> **Your instructions**: Rewrite the lines below, substituting "gåte" for every occurrence of "mysterium" and leaving everything else unchanged.

> **Stored records**:
========
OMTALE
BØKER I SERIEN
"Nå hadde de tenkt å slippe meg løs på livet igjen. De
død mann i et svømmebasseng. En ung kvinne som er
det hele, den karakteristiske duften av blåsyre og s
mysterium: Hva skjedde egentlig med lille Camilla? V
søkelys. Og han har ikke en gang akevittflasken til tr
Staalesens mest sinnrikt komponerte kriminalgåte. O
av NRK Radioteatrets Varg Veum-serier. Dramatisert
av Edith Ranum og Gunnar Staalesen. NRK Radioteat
========
> **Reply to the task**:
OMTALE
BØKER I SERIEN
"Nå hadde de tenkt å slippe meg løs på livet igjen. De
død mann i et svømmebasseng. En ung kvinne som er
det hele, den karakteristiske duften av blåsyre og s
gåte: Hva skjedde egentlig med lille Camilla? V
søkelys. Og han har ikke en gang akevittflasken til tr
Staalesens mest sinnrikt komponerte kriminalgåte. O
av NRK Radioteatrets Varg Veum-serier. Dramatisert
av Edith Ranum og Gunnar Staalesen. NRK Radioteat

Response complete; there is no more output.